Sukuk are issued with specific maturity dates. When the maturity date arrives, the sukuk issuer buys them back from the SPV (See “General Structure” for more information on SPVs). With sukuk, however, the initial investment is NOT guaranteed. The sukuk holder may or may not get back the entire principal amount. This is because sukuk certificate holders share the risk of the underlying asset. If the project or business on which sukuk are issued does not perform as well as expected, the sukuk investor must bear a share of the loss.
Although sukuk are generally repurchased based on the net value of the underlying assets or at a price agreed upon at the time of the Sukuk purchase, some sukuk are issued with repurchase guarantees.
PROS AND CONS OF SUKUK INVESTING
As with any investment, there are advantages and challenges. Because sukuk payments can be structured in a way that is similar to the interest and principal payments on a conventional bond, traditional fixed-income investors find sukuk familiar from a cash flow perspective. But they should not confuse Sukuk for conventional bonds. As noted above, there are several unique features of sukuk investing—complete with their own risk-reward profiles.

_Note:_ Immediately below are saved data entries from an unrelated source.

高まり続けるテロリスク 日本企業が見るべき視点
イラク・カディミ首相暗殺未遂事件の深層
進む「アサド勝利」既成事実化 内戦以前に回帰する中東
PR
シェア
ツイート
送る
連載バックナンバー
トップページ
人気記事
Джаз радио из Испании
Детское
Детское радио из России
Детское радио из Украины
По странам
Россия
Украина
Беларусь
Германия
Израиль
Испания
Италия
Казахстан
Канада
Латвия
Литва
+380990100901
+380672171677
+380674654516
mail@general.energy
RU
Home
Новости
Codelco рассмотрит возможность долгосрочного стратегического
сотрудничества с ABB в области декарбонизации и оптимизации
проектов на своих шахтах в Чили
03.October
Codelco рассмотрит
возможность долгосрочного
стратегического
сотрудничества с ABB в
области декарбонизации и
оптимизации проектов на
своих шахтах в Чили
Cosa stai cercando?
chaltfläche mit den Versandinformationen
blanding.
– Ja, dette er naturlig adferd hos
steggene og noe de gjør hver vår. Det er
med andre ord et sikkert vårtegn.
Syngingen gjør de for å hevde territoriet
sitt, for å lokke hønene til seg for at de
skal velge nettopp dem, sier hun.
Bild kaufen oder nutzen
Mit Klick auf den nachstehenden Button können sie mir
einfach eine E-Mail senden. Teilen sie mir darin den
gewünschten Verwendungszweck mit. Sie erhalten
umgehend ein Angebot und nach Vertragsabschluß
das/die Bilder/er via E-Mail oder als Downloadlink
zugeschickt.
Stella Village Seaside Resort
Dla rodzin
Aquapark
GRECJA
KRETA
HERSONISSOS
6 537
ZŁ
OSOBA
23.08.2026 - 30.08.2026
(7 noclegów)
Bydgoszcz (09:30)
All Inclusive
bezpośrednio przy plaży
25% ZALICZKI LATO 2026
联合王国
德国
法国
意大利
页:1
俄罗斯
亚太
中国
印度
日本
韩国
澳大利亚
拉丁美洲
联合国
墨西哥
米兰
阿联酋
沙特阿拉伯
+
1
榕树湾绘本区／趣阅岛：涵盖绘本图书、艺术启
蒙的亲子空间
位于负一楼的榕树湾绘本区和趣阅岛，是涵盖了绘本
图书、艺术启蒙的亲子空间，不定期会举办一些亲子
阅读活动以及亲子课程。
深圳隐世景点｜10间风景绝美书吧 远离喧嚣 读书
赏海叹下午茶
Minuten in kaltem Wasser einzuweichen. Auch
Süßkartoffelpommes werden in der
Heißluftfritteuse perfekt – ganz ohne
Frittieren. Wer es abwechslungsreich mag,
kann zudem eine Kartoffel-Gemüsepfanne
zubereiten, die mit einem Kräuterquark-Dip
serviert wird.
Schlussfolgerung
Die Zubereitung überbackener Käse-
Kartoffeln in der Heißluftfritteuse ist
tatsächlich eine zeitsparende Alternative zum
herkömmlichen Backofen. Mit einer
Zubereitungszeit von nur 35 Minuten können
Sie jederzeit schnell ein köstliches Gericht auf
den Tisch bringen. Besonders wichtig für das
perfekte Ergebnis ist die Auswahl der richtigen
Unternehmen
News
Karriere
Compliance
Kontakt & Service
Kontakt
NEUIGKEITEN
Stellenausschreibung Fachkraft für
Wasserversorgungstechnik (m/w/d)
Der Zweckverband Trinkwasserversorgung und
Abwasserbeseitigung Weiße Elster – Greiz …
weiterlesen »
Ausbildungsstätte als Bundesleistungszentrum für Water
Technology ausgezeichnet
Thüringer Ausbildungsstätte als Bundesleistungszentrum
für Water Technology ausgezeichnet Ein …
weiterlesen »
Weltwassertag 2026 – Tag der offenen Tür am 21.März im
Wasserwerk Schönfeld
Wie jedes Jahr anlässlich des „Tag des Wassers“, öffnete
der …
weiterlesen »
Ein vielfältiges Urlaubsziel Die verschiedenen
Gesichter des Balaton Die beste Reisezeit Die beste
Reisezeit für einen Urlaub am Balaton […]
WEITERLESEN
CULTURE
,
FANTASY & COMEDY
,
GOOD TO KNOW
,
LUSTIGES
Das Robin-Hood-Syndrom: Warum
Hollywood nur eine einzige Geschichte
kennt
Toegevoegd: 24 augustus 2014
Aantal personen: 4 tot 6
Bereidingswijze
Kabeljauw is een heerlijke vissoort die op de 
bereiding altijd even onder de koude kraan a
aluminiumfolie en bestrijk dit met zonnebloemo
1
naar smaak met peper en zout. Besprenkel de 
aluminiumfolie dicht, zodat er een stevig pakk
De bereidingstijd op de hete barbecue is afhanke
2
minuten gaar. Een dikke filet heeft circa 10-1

The structuring of sukuk is a rigorous process overseen by several stakeholders who review each proposed issuance to ensure that the tenets of Islam are not violated in any way. This ensures that sukuk do not finance any activity considered harmful to the society. As a result, the sukuk structuring process can be seen as having a kind of built-in due diligence process that should be appealing to institutional and impact investors alike.
In addition, sukuk seem well-suited for socially conscious investors because they provide a high degree of certainty that invested monies will be used for a specific purpose. In order to comply with the underlying principles of Islam, the funds raised through the issuance of sukuk must be applied to investment in identifiable assets or ventures. Therefore, if a sukuk issuance is structured to provide funds to a specified project appealing to SRI investors, there is little chance that investor money will be diverted and used for another purpose.
One commonly cited issue facing sukuk is “enforceability risk.” Many sukuk contracts are governed by English law but refer to assets located in other countries. This can create challenges in the event of a default. Another potential issue is “Shari’ah risk,” or the possibility that an investment may be found incompliant with Islamic investment guidelines and legal action could be taken.
Of course, these problems are not unique to Islamic finance. Enforceability is an issue in any cross-border transaction. And the objection that a counterparty lacks the legal capacity to engage in a transaction is not unknown in conventional finance. But combined with a general lack of understanding about Islamic finance and misplaced stigmas surrounding the notion of Shari’ah-compliant financing, these challenges should be taken into consideration.
Due to their unique risk-reward profile and their potential as alternatives/complements to traditional capital structures, investors should continue to expect healthy growth in this new industry space as conventional bond issuers adopt the sukuk financing model.